# What you have to do:
All that is wanted is a word-for-word copy of the data from its first line to the line containing "image of this", both included.

(Page-level text extractions)
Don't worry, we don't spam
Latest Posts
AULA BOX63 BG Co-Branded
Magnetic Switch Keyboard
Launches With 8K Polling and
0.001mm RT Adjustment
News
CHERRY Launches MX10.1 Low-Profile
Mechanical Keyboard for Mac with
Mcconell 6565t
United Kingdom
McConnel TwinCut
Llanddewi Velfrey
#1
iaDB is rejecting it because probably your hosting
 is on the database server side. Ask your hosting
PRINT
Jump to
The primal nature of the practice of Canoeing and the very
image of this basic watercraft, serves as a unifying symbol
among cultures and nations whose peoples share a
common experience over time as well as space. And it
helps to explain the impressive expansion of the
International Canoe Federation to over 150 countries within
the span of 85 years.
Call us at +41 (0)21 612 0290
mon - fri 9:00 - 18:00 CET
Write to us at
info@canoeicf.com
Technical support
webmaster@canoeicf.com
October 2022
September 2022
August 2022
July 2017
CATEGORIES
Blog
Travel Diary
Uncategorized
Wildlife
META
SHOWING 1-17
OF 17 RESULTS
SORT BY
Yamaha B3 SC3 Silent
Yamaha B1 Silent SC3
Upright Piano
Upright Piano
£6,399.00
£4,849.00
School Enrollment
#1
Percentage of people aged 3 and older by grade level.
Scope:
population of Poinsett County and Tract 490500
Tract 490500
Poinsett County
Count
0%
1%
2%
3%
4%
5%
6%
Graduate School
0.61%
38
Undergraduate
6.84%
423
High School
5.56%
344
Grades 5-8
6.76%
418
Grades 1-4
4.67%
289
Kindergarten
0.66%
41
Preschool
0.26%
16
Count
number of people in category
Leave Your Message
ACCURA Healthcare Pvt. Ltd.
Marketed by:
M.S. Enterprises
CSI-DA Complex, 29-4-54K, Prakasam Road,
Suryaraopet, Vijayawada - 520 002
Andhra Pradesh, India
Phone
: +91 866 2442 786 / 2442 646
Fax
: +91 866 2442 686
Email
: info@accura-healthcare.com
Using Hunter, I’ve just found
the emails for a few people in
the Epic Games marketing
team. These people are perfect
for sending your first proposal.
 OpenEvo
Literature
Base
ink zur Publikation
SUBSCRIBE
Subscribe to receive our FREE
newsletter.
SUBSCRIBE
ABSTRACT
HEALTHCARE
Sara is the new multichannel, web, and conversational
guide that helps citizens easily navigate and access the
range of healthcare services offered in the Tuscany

# Exercise solution:
Don't worry, we don't spam
Latest Posts
AULA BOX63 BG Co-Branded
Magnetic Switch Keyboard
Launches With 8K Polling and
0.001mm RT Adjustment
News
CHERRY Launches MX10.1 Low-Profile
Mechanical Keyboard for Mac with
Mcconell 6565t
United Kingdom
McConnel TwinCut
Llanddewi Velfrey
#1
iaDB is rejecting it because probably your hosting
 is on the database server side. Ask your hosting
PRINT
Jump to
The primal nature of the practice of Canoeing and the very
image of this basic watercraft, serves as a unifying symbol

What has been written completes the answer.